What you write must be the listing below in full, word for word, minus its pictures.
DATA SUPPLIED section start
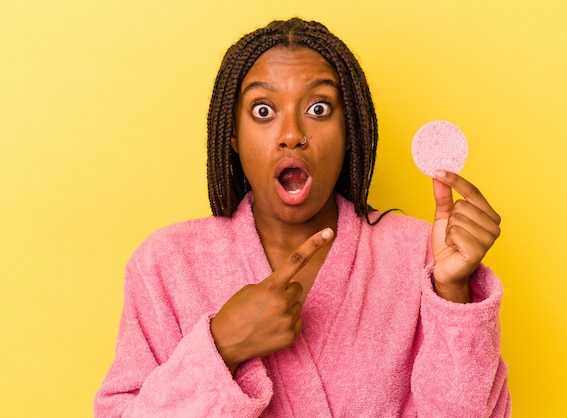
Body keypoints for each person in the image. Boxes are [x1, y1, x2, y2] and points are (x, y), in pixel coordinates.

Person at [94, 17, 511, 417]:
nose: (292, 133)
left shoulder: (421, 255)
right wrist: (221, 347)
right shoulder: (167, 263)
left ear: (350, 131)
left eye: (318, 108)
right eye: (263, 110)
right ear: (233, 135)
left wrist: (453, 292)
DATA SUPPLIED section end
#### RESPONSE TO THE TASK
Body keypoints for each person in the image. Boxes are [x1, y1, x2, y2] and points are (x, y), in pixel coordinates.

Person at [94, 17, 511, 417]:
nose: (292, 133)
left shoulder: (421, 255)
right wrist: (221, 347)
right shoulder: (167, 263)
left ear: (350, 131)
left eye: (318, 108)
right eye: (263, 110)
right ear: (233, 135)
left wrist: (453, 292)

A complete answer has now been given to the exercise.